REQUIREMENT — Which lines in the entries below contain the string "hızlı"? Extract each one in full, treating uppercase and lowercase letters as distinct.

== Segment start ==

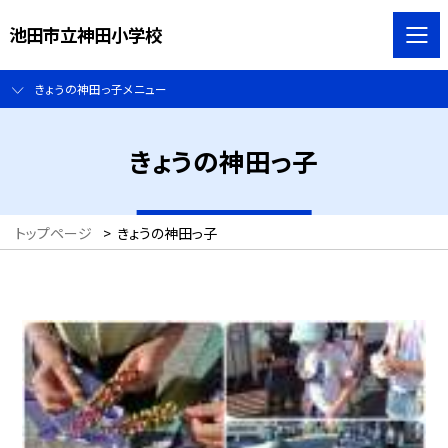
池田市立神田小学校
きょうの神田っ子メニュー
きょうの神田っ子
トップページ
>
きょうの神田っ子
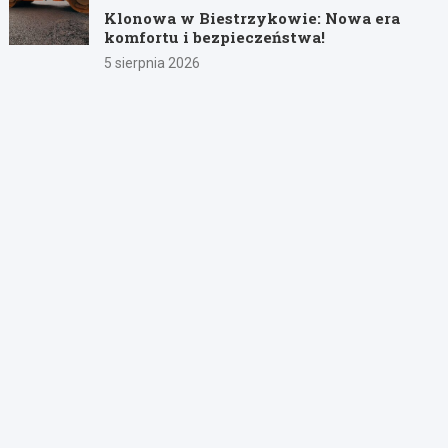
Klonowa w Biestrzykowie: Nowa era
komfortu i bezpieczeństwa!
5 sierpnia 2026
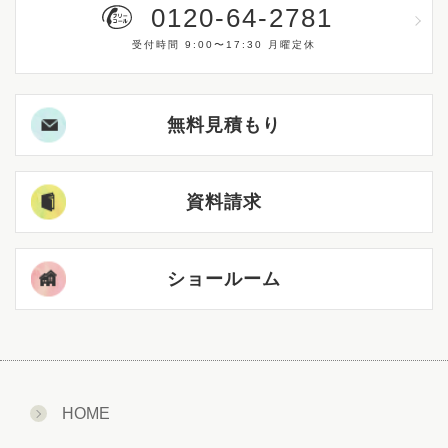
0120-64-2781
受付時間 9:00〜17:30 月曜定休
無料見積もり
資料請求
ショールーム
HOME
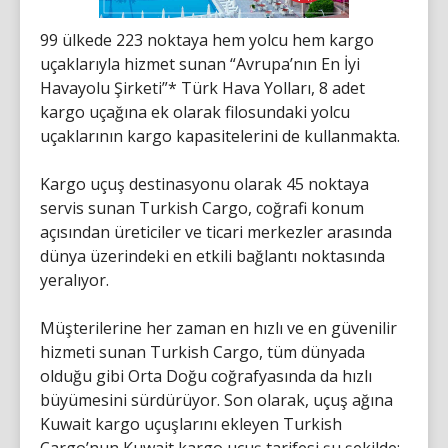
99 ülkede 223 noktaya hem yolcu hem kargo
uçaklarıyla hizmet sunan “Avrupa’nın En İyi
Havayolu Şirketi”* Türk Hava Yolları, 8 adet
kargo uçağına ek olarak filosundaki yolcu
uçaklarının kargo kapasitelerini de kullanmakta.
Kargo uçuş destinasyonu olarak 45 noktaya
servis sunan Turkish Cargo, coğrafi konum
açısından üreticiler ve ticari merkezler arasında
dünya üzerindeki en etkili bağlantı noktasında
yeralıyor.
Müşterilerine her zaman en hızlı ve en güvenilir
hizmeti sunan Turkish Cargo, tüm dünyada
olduğu gibi Orta Doğu coğrafyasında da hızlı
büyümesini sürdürüyor. Son olarak, uçuş ağına
Kuwait kargo uçuşlarını ekleyen Turkish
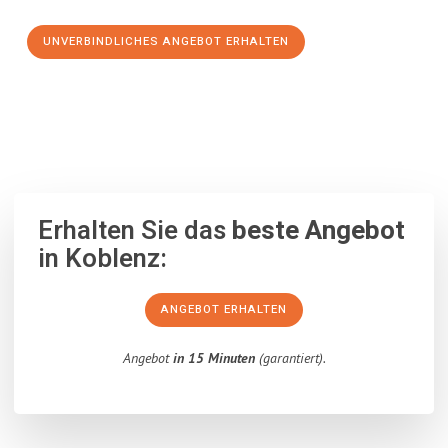
UNVERBINDLICHES ANGEBOT ERHALTEN
100% unverbindlich
– Garantiert eine Antwort
innerhalb von 15
Minuten
.
Erhalten Sie das
beste Angebot
in Koblenz:
ANGEBOT ERHALTEN
Angebot
in 15 Minuten
(garantiert).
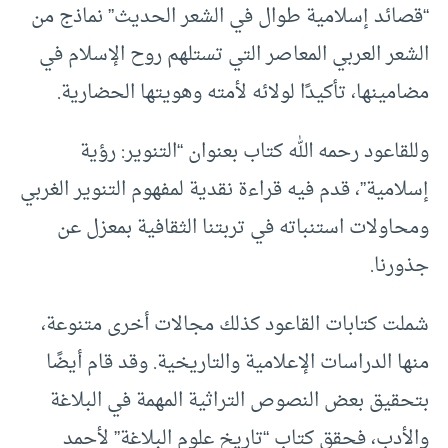
“قصائد إسلامية طوال في الشعر الحديث” نماذج من
الشعر العربي المعاصر التي تستلهم روح الإسلام في
مضامينها، تأكيدًا لولائه لأمته وهويتها الحضارية.
وللقاعود رحمه الله كتاب بعنوان “التنوير: رؤية
إسلامية”، قدم فيه قراءة نقدية لمفهوم التنوير الغربي
ومحاولات استنباته في تربتنا الثقافية بمعزل عن
جذورنا.
شملت كتابات القاعود كذلك مجالات أخرى متنوعة،
منها الدراسات الإعلامية والتاريخية. وقد قام أيضًا
بتحقيق بعض النصوص التراثية المهمة في البلاغة
والأدب، فحقق كتاب “تاريخ علوم البلاغة” لأحمد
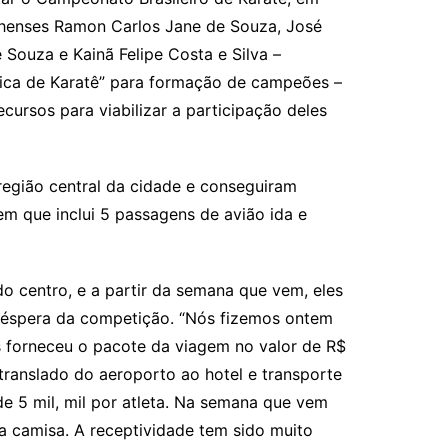
rinhenses Ramon Carlos Jane de Souza, José
 Souza e Kainã Felipe Costa e Silva –
ínica de Karatê” para formação de campeões –
ursos para viabilizar a participação deles
região central da cidade e conseguiram
em que inclui 5 passagens de avião ida e
do centro, e a partir da semana que vem, eles
a véspera da competição. “Nós fizemos ontem
 forneceu o pacote da viagem no valor de R$
 translado do aeroporto ao hotel e transporte
 de 5 mil, mil por atleta. Na semana que vem
a camisa. A receptividade tem sido muito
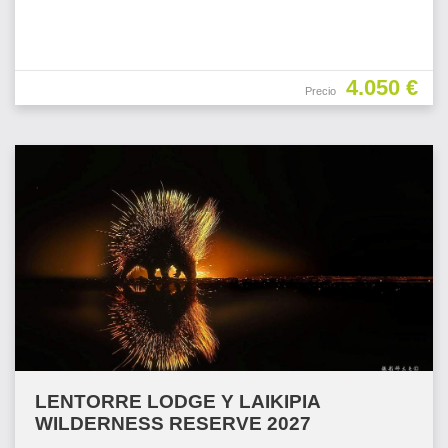
4.050 €
Precio
LENTORRE LODGE Y LAIKIPIA
WILDERNESS RESERVE 2027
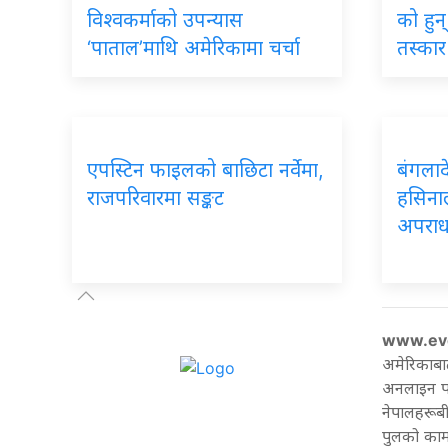
विश्वकर्माको उपन्यास
को हुन
‘पाताल’माथि अमेरिकामा चर्चा
तस्कार 
एपस्टिन फाइलको बाछिटा नर्वेमा,
बंगलादे
राजपरिवारमा सङ्कट
हसिनाल
अपराधम
www.ev
अमेरिकाबा
अनलाइन पत्
नेपालहरूबी
पुलको काम 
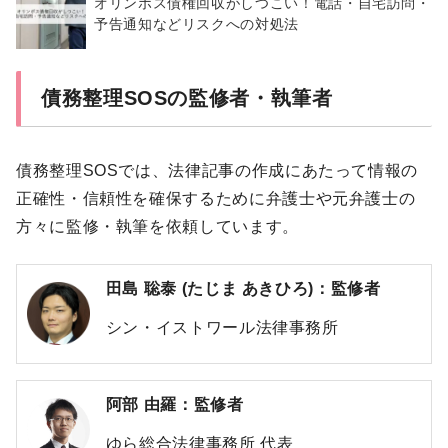
オリンポス債権回収がしつこい！電話・自宅訪問・
予告通知などリスクへの対処法
債務整理SOSの監修者・執筆者
債務整理SOSでは、法律記事の作成にあたって情報の
正確性・信頼性を確保するために弁護士や元弁護士の
方々に監修・執筆を依頼しています。
田島 聡泰 (たじま あきひろ)：監修者
シン・イストワール法律事務所
阿部 由羅：監修者
ゆら総合法律事務所 代表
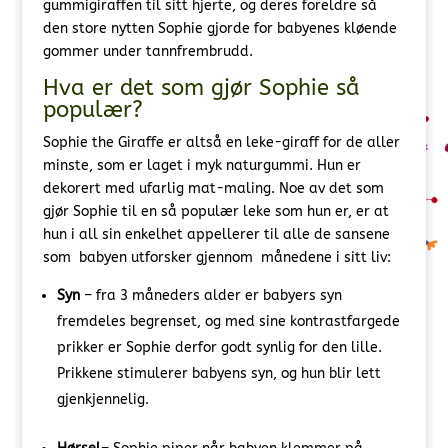
gummigiraffen til sitt hjerte, og deres foreldre så
den store nytten Sophie gjorde for babyenes kløende
gommer under tannfrembrudd.
Hva er det som gjør Sophie så
populær?
Sophie the Giraffe er altså en leke-giraff for de aller
minste, som er laget i myk naturgummi. Hun er
dekorert med ufarlig mat-maling. Noe av det som
gjør Sophie til en så populær leke som hun er, er at
hun i all sin enkelhet appellerer til alle de sansene
som babyen utforsker gjennom månedene i sitt liv:
Syn
– fra 3 måneders alder er babyers syn
fremdeles begrenset, og med sine kontrastfargede
prikker er Sophie derfor godt synlig for den lille.
Prikkene stimulerer babyens syn, og hun blir lett
gjenkjennelig.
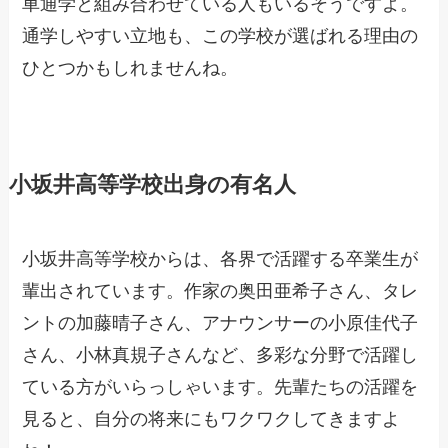
車通学と組み合わせている人もいるそうですよ。
通学しやすい立地も、この学校が選ばれる理由の
ひとつかもしれませんね。
小坂井高等学校出身の有名人
小坂井高等学校からは、各界で活躍する卒業生が
輩出されています。作家の奥田亜希子さん、タレ
ントの加藤晴子さん、アナウンサーの小原佳代子
さん、小林真規子さんなど、多彩な分野で活躍し
ている方がいらっしゃいます。先輩たちの活躍を
見ると、自分の将来にもワクワクしてきますよ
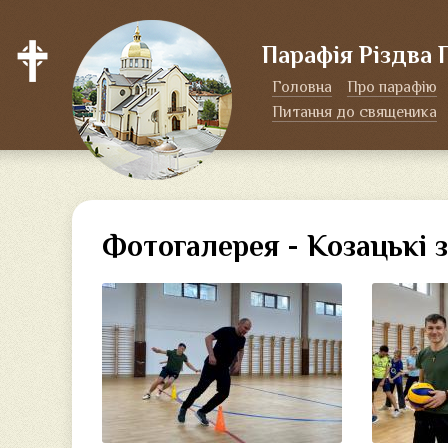
Парафія Різдва 
Головна
Про парафію
Питання до священика
Фотогалерея - Козацькі 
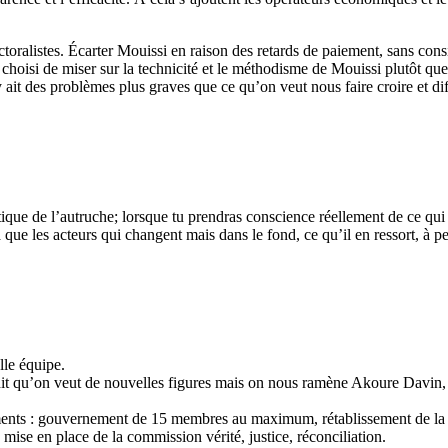
toralistes. Écarter Mouissi en raison des retards de paiement, sans consi
hoisi de miser sur la technicité et le méthodisme de Mouissi plutôt que 
 y ait des problèmes plus graves que ce qu’on veut nous faire croire et dif
ique de l’autruche; lorsque tu prendras conscience réellement de ce qui se
les acteurs qui changent mais dans le fond, ce qu’il en ressort, à peu
lle équipe.
n dit qu’on veut de nouvelles figures mais on nous ramène Akoure Davin
ements : gouvernement de 15 membres au maximum, rétablissement de
mise en place de la commission vérité, justice, réconciliation.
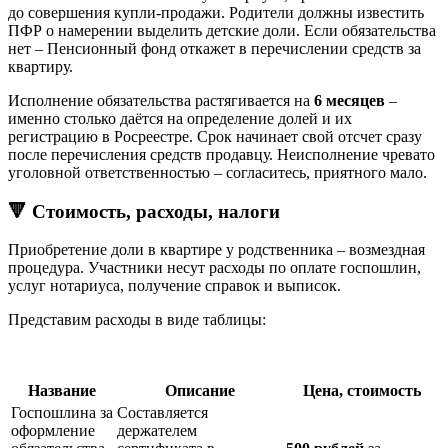
до совершения купли-продажи. Родители должны известить
ПФР о намерении выделить детские доли. Если обязательства
нет – Пенсионный фонд откажет в перечислении средств за
квартиру.
Исполнение обязательства растягивается на
6 месяцев
–
именно столько даётся на определение долей и их
регистрацию в Росреестре. Срок начинает свой отсчет сразу
после перечисления средств продавцу. Неисполнение чревато
уголовной ответственностью – согласитесь, приятного мало.
🔻 Стоимость, расходы, налоги
Приобретение доли в квартире у родственника – возмездная
процедура. Участники несут расходы по оплате госпошлин,
услуг нотариуса, получение справок и выписок.
Представим расходы в виде таблицы:
Название
Описание
Цена, стоимость
Госпошлина за
Составляется
оформление
держателем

== Segment end ==

ANSWER BOX —
Müşterilerine her zaman en hızlı ve en güvenilir
olduğu gibi Orta Doğu coğrafyasında da hızlı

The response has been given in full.